=== Exercise goal ===
Rewrite the data from the line that contains "imobiliária nas imediações da megaloja." through the line that contains "27 000 000 ₽", putting "loja de departamentos" in place of "megaloja" and changing nothing else. Leave the pictures out of your answer.

=== Given data ===
___
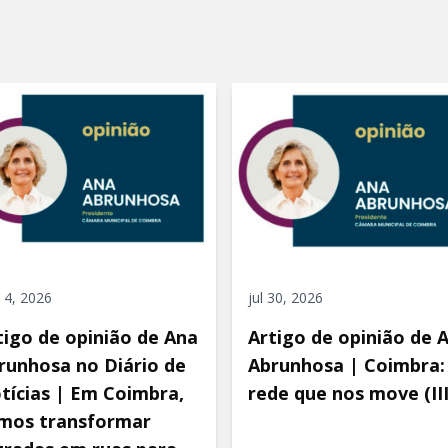
 4, 2026
jul 30, 2026
tigo de opinião de Ana
Artigo de opinião de 
runhosa no Diário de
Abrunhosa | Coimbra:
tícias | Em Coimbra,
rede que nos move (III
mos transformar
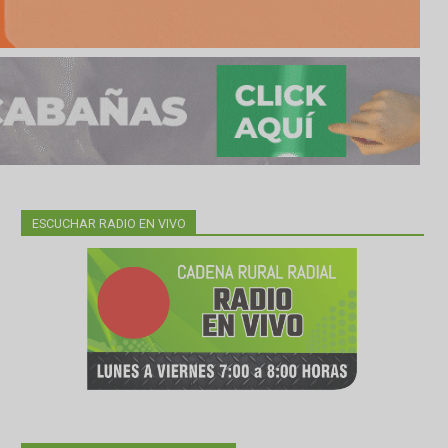
ESCUCHAR RADIO EN VIVO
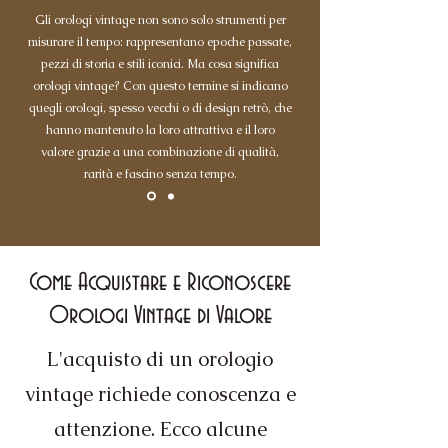
Gli orologi vintage non sono solo strumenti per
misurare il tempo: rappresentano epoche passate,
pezzi di storia e stili iconici. Ma cosa significa
orologi vintage? Con questo termine si indicano
quegli orologi, spesso vecchi o di design retrò, che
hanno mantenuto la loro attrattiva e il loro
valore grazie a una combinazione di qualità,
rarità e fascino senza tempo.
Come Acquistare e Riconoscere
Orologi Vintage di Valore
L'acquisto di un orologio
vintage richiede conoscenza e
attenzione. Ecco alcune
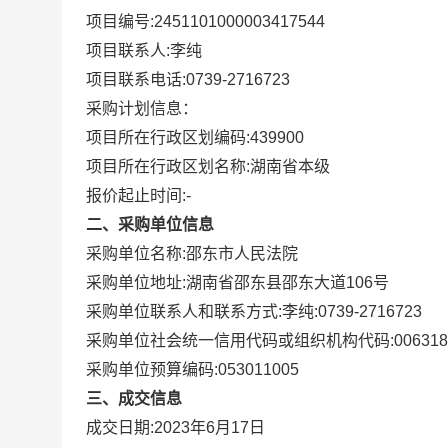
项目编号:
2451101000003417544
项目联系人:
李纯
项目联系电话:
0739-2716723
采购计划信息：
项目所在行政区划编码:
439900
项目所在行政区划名称:
湖南省本级
报价起止时间:-
二、采购单位信息
采购单位名称:
邵东市人民法院
采购单位地址:
湖南省邵东县邵东大道106号
采购单位联系人和联系方式:
李纯:0739-2716723
采购单位社会统一信用代码或组织机构代码:
006318
采购单位预算编码:
053011005
三、成交信息
成交日期:
2023年6月17日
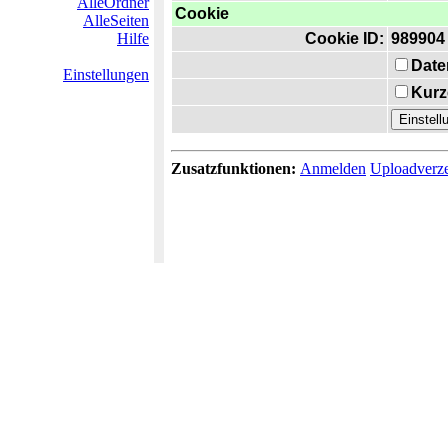
AlleOrdner
Cookie
AlleSeiten
Hilfe
Cookie ID:
989904
Date
Einstellungen
Kurz
Zusatzfunktionen:
Anmelden
Uploadverze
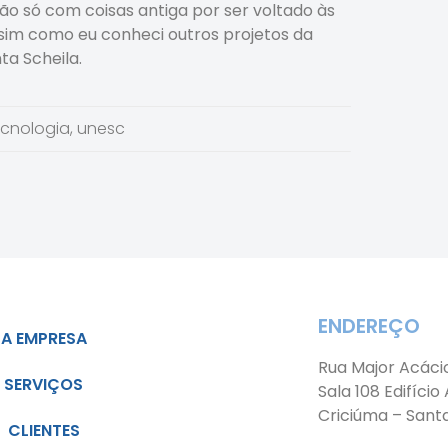
o só com coisas antiga por ser voltado às
ssim como eu conheci outros projetos da
a Scheila.
ecnologia
,
unesc
ENDEREÇO
A EMPRESA
Rua Major Acáci
SERVIÇOS
Sala 108 Edifício
Criciúma – Sant
CLIENTES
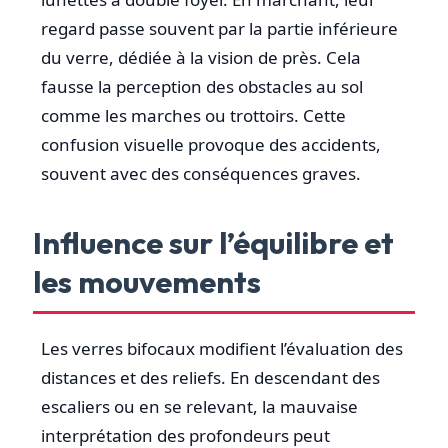
regard passe souvent par la partie inférieure
du verre, dédiée à la vision de près. Cela
fausse la perception des obstacles au sol
comme les marches ou trottoirs. Cette
confusion visuelle provoque des accidents,
souvent avec des conséquences graves.
Influence sur l’équilibre et
les mouvements
Les verres bifocaux modifient l’évaluation des
distances et des reliefs. En descendant des
escaliers ou en se relevant, la mauvaise
interprétation des profondeurs peut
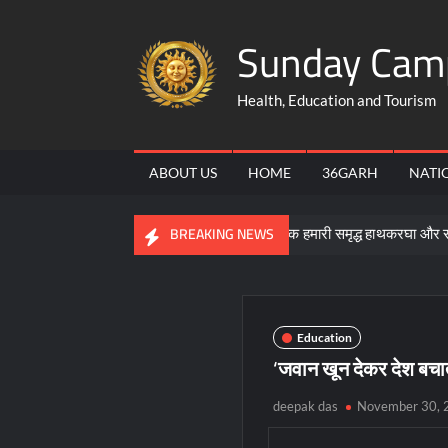
Skip
Sunday Cam
to
content
Health, Education and Tourism
ABOUT US
HOME
36GARH
NATI
द्यमिता की बने मिसाल
कोसा सिल्क हमारी समृद्ध हाथकरघा और सांस्कृतिक विर
BREAKING NEWS
Education
‘जवान खून देकर देश बचात
deepak das
November 30, 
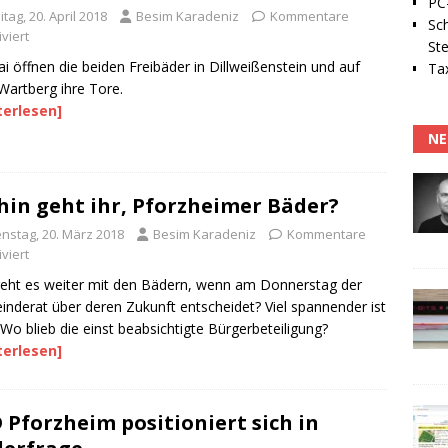
PC-
itag, 20. April 2018
Besim Karadeniz
Kommentare
Sc
viert
Ste
i öffnen die beiden Freibäder in Dillweißenstein und auf
Tax
artberg ihre Tore.
terlesen]
NE
in geht ihr, Pforzheimer Bäder?
enstag, 20. März 2018
Besim Karadeniz
Kommentare
viert
eht es weiter mit den Bädern, wenn am Donnerstag der
nderat über deren Zukunft entscheidet? Viel spannender ist
 Wo blieb die einst beabsichtigte Bürgerbeteiligung?
terlesen]
 Pforzheim positioniert sich in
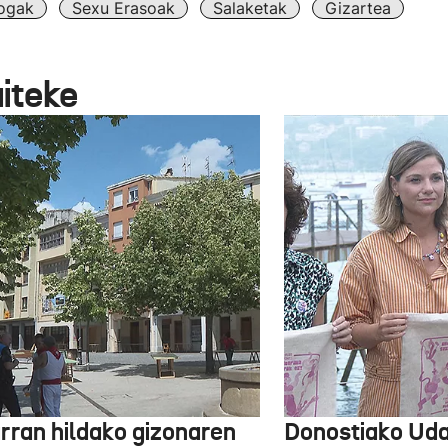
ogak
Sexu Erasoak
Salaketak
Gizartea
aiteke
arran hildako gizonaren
Donostiako Uda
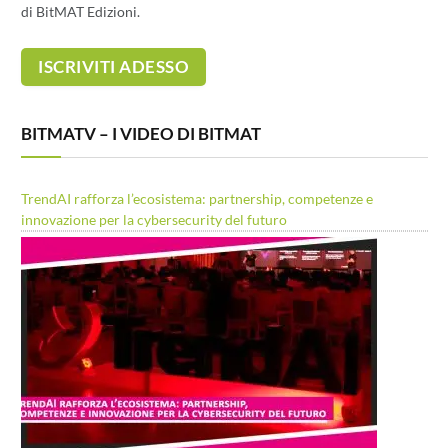
di BitMAT Edizioni.
BITMATV – I VIDEO DI BITMAT
TrendAI rafforza l’ecosistema: partnership, competenze e
innovazione per la cybersecurity del futuro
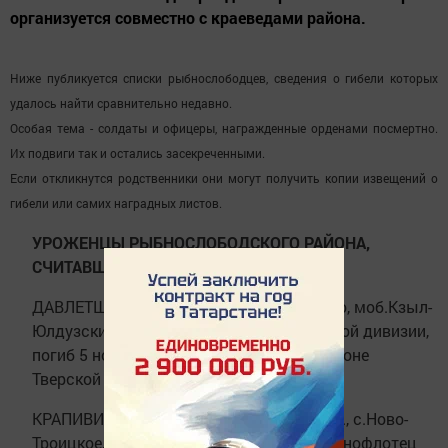
организуется совместно с краеведами района.
Ниже публикуется списки рыбнослободцев, сведения о гибели которых
удалось найти сравнительно недавно.
Особая тема - солдаты и офицеры, награжденные орденами посмертно.
Их подвиги так и остались засекреченными.
Если откликнутся родственники они могут получить копии извещений о
гибели или самих наградных листов.
УРОЖЕНЦЫ РЫБНОСЛОБОДСКОГО РАЙОНА,
СЧИТАВШИЕСЯ ПРОПАВШИМИ
ДАВЛЕТШИН ЮСУП, 1923 г.р., д.Юлсубино, моб.Кзыл-
Юлдузским РВК, лейтенант 239 стрелковой дивизии,
погиб 5 ноября 1942 г. в Зубцовском районе
Тверской области.
КРАПИВИН ИВАН МИХАЙЛОВИЧ, 1917 г.р., с.Ново-
Троицкое, моб.Ворошиловским РВК, краснофлотец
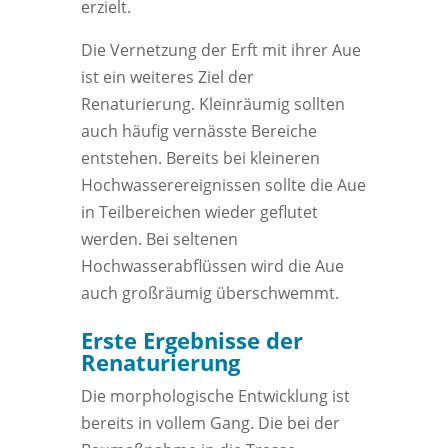
erzielt.
Die Vernetzung der Erft mit ihrer Aue
ist ein weiteres Ziel der
Renaturierung. Kleinräumig sollten
auch häufig vernässte Bereiche
entstehen. Bereits bei kleineren
Hochwasserereignissen sollte die Aue
in Teilbereichen wieder geflutet
werden. Bei seltenen
Hochwasserabflüssen wird die Aue
auch großräumig überschwemmt.
Erste Ergebnisse der
Renaturierung
Die morphologische Entwicklung ist
bereits in vollem Gang. Die bei der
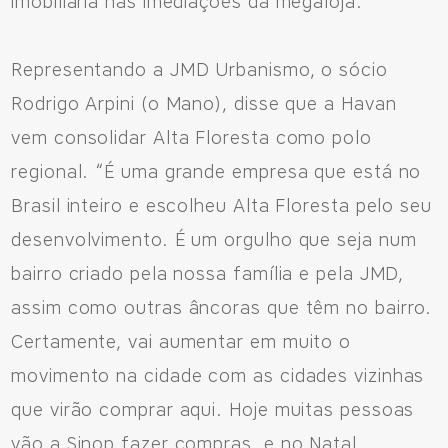
imobiliária nas imediações da megaloja.
Representando a JMD Urbanismo, o sócio
Rodrigo Arpini (o Mano), disse que a Havan
vem consolidar Alta Floresta como polo
regional. “É uma grande empresa que está no
Brasil inteiro e escolheu Alta Floresta pelo seu
desenvolvimento. É um orgulho que seja num
bairro criado pela nossa família e pela JMD,
assim como outras âncoras que têm no bairro.
Certamente, vai aumentar em muito o
movimento na cidade com as cidades vizinhas
que virão comprar aqui. Hoje muitas pessoas
vão a Sinop fazer compras, e no Natal,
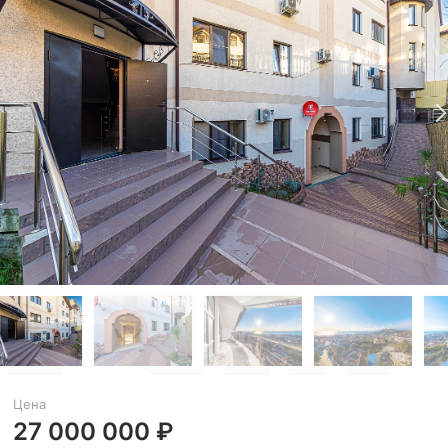
Цена
27 000 000 ₽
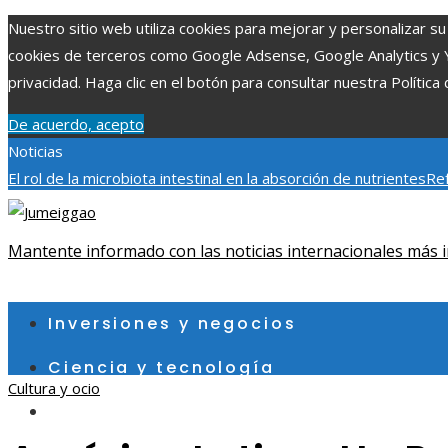
Nuestro sitio web utiliza cookies para mejorar y personalizar su 
cookies de terceros como Google Adsense, Google Analytics y You
privacidad. Haga clic en el botón para consultar nuestra Política 
De acuerdo, acepto
Noticias
El rol de la microbiota intestinal en la absorción de nutrientes
Ref
Patrimonio de la Humanidad y su importancia
Impacto económico 
fragmentación económica en Bosnia y Herzegovina
Mantente informado con las noticias internacionales más i
sábado, agosto 8
Inversiones y negocios
Ciencia y tecnología
Cultura y ocio
Cultura y ocio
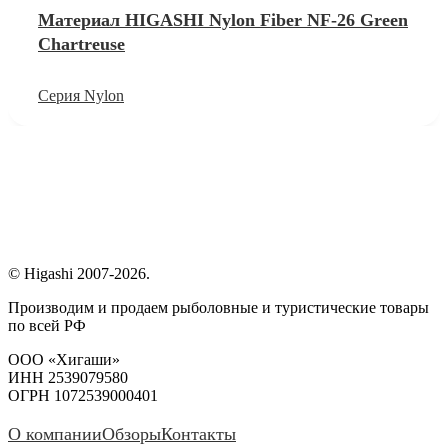
Материал HIGASHI Nylon Fiber NF-26 Green
Chartreuse
Серия Nylon
© Higashi 2007-2026.
Производим и продаем рыболовные и туристические товары
по всей РФ
ООО «Хигаши»
ИНН 2539079580
ОГРН 1072539000401
О компании
Обзоры
Контакты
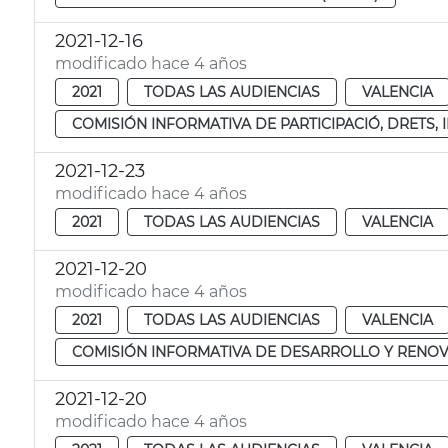
2021-12-16
modificado hace 4 años
2021
TODAS LAS AUDIENCIAS
VALENCIA
COMISIÓN INFORMATIVA DE PARTICIPACIÓ, DRETS,
2021-12-23
modificado hace 4 años
2021
TODAS LAS AUDIENCIAS
VALENCIA
2021-12-20
modificado hace 4 años
2021
TODAS LAS AUDIENCIAS
VALENCIA
COMISIÓN INFORMATIVA DE DESARROLLO Y RENOV
2021-12-20
modificado hace 4 años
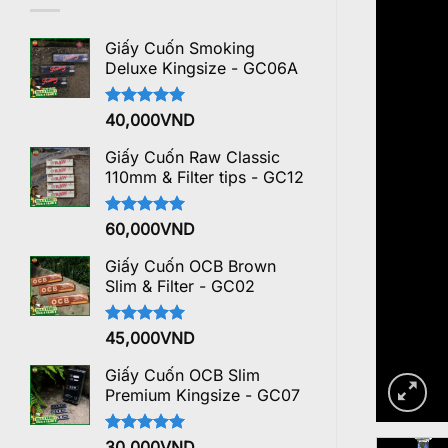
Giấy Cuốn Smoking
Deluxe Kingsize - GC06A
Được xếp
40,000
VND
hạng
5.00
5 sao
Giấy Cuốn Raw Classic
110mm & Filter tips - GC12
Được xếp
60,000
VND
hạng
5.00
5 sao
Giấy Cuốn OCB Brown
Slim & Filter - GC02
Được xếp
45,000
VND
hạng
5.00
5 sao
Giấy Cuốn OCB Slim
Premium Kingsize - GC07
Được xếp
30,000
VND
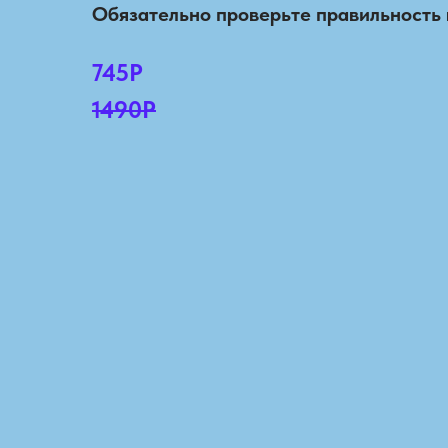
Обязательно проверьте правильность 
745Р
1490Р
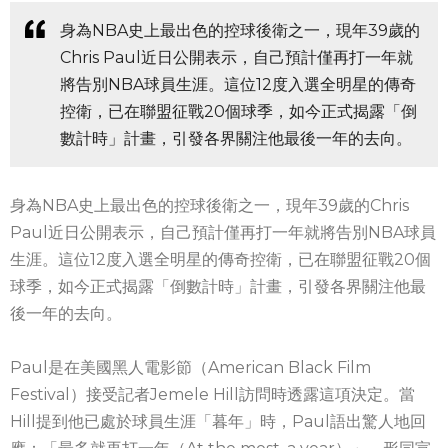
身為NBA史上最出色的控球後衛之一，現年39歲的
Chris Paul近日公開表示，自己預計僅再打一年就
將告別NBA球員生涯。這位12度入選全明星的傳奇
控衛，已在聯盟征戰20個球季，如今正式揭露「倒
數計時」計畫，引發各界關注他最後一年的去向。
身為NBA史上最出色的控球後衛之一，現年39歲的Chris
Paul近日公開表示，自己預計僅再打一年就將告別NBA球員
生涯。這位12度入選全明星的傳奇控衛，已在聯盟征戰20個
球季，如今正式揭露「倒數計時」計畫，引發各界關注他最
後一年的去向。
Paul是在美國黑人電影節（American Black Film
Festival）接受記者Jemele Hill訪問時透露這項決定。當
Hill提到他已處於球員生涯「暮年」時，Paul語出驚人地回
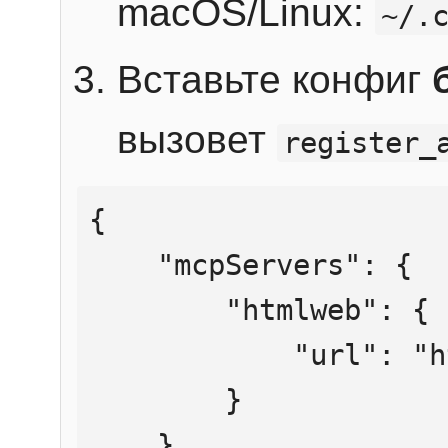
macOS/Linux:
~/.
Вставьте конфиг
вызовет
register_
{

    "mcpServers": {

        "htmlweb": {

            "url": "https://mcp.htmlweb.ru/"

        }

    }
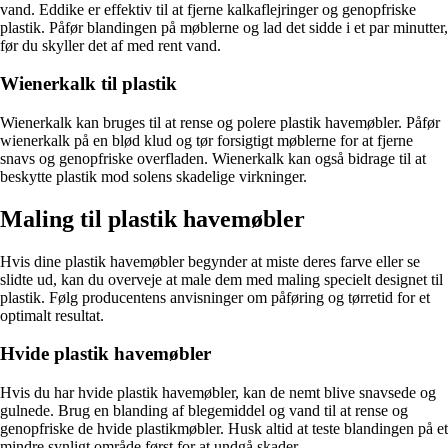
vand. Eddike er effektiv til at fjerne kalkaflejringer og genopfriske
plastik. Påfør blandingen på møblerne og lad det sidde i et par minutter,
før du skyller det af med rent vand.
Wienerkalk til plastik
Wienerkalk kan bruges til at rense og polere plastik havemøbler. Påfør
wienerkalk på en blød klud og tør forsigtigt møblerne for at fjerne
snavs og genopfriske overfladen. Wienerkalk kan også bidrage til at
beskytte plastik mod solens skadelige virkninger.
Maling til plastik havemøbler
Hvis dine plastik havemøbler begynder at miste deres farve eller se
slidte ud, kan du overveje at male dem med maling specielt designet til
plastik. Følg producentens anvisninger om påføring og tørretid for et
optimalt resultat.
Hvide plastik havemøbler
Hvis du har hvide plastik havemøbler, kan de nemt blive snavsede og
gulnede. Brug en blanding af blegemiddel og vand til at rense og
genopfriske de hvide plastikmøbler. Husk altid at teste blandingen på et
mindre synligt område først for at undgå skader.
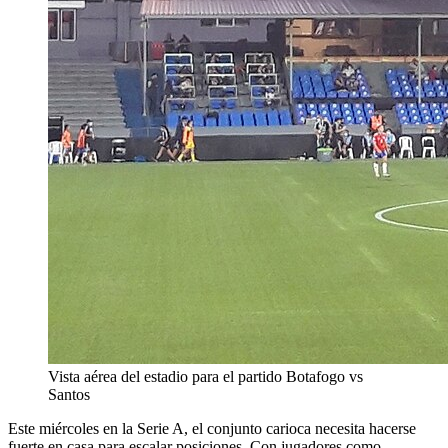
Vista aérea del estadio para el partido Botafogo vs
Santos
Este miércoles en la Serie A, el conjunto carioca necesita hacerse
fuerte en casa para escalar posiciones. Con jugadores como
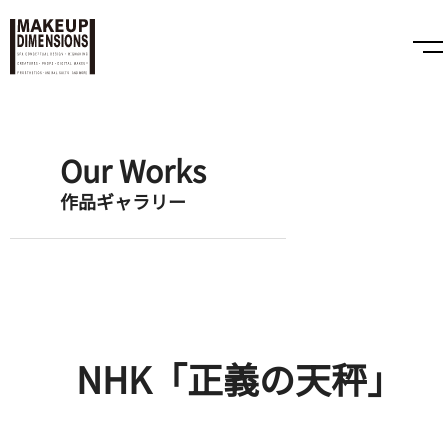
Our Works
作品ギャラリー
NHK「正義の天秤」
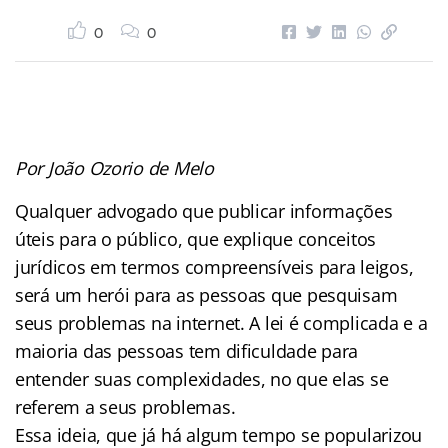
0
0
Por João Ozorio de Melo
Qualquer advogado que publicar informações
úteis para o público, que explique conceitos
jurídicos em termos compreensíveis para leigos,
será um herói para as pessoas que pesquisam
seus problemas na internet. A lei é complicada e a
maioria das pessoas tem dificuldade para
entender suas complexidades, no que elas se
referem a seus problemas.
Essa ideia, que já há algum tempo se popularizou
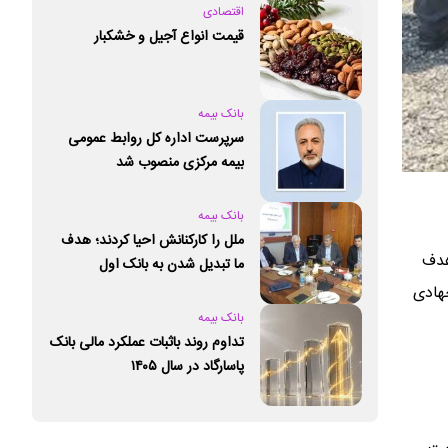
اقتصادی
قیمت انواع آجیل و خشکبار
بانک بیمه
سرپرست اداره کل روابط عمومی
بیمه مرکزی منصوب شد
بانک بیمه
ملل را کارکنانش احیا کردند؛ هدف
باهدف
ما تبدیل شدن به بانک اول
خصوصی کشور است
فر از اعضای جمعیت جهادی
بانک بیمه
تداوم روند باثبات عملکرد مالی بانک
پاسارگاد در سال ۱۴۰۵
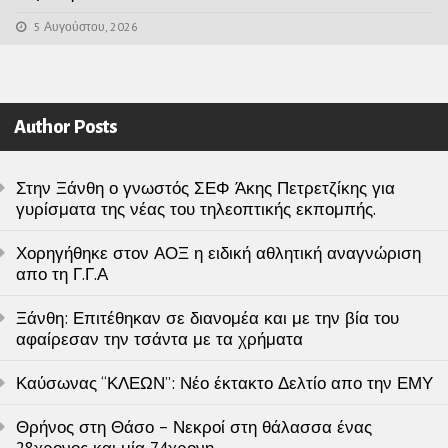
5 Αυγούστου, 2026
Author Posts
Στην Ξάνθη ο γνωστός ΣΕΦ Άκης Πετρετζίκης για
γυρίσματα της νέας του τηλεοπτικής εκπομπής.
Χορηγήθηκε στον ΑΟΞ η ειδική αθλητική αναγνώριση
απο τη Γ.Γ.Α
Ξάνθη: Επιτέθηκαν σε διανομέα και με την βία του
αφαίρεσαν την τσάντα με τα χρήματα
Καύσωνας “ΚΛΕΩΝ”: Νέο έκτακτο Δελτίο απο την ΕΜΥ
Θρήνος στη Θάσο – Νεκροί στη θάλασσα ένας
___
=== Response area ===
imobiliária nas imediações da loja de departamentos.
Representando a JMD Urbanismo, o sócio
Rodrigo Arpini (o Mano), disse que a Havan
vem consolidar Alta Floresta como polo
regional. “É uma grande empresa que está no
Brasil inteiro e escolheu Alta Floresta pelo seu
desenvolvimento. É um orgulho que seja num
bairro criado pela nossa família e pela JMD,
assim como outras âncoras que têm no bairro.
Certamente, vai aumentar em muito o
movimento na cidade com as cidades vizinhas
que virão comprar aqui. Hoje muitas pessoas
vão a Sinop fazer compras, e no Natal,
Цена
27 000 000 ₽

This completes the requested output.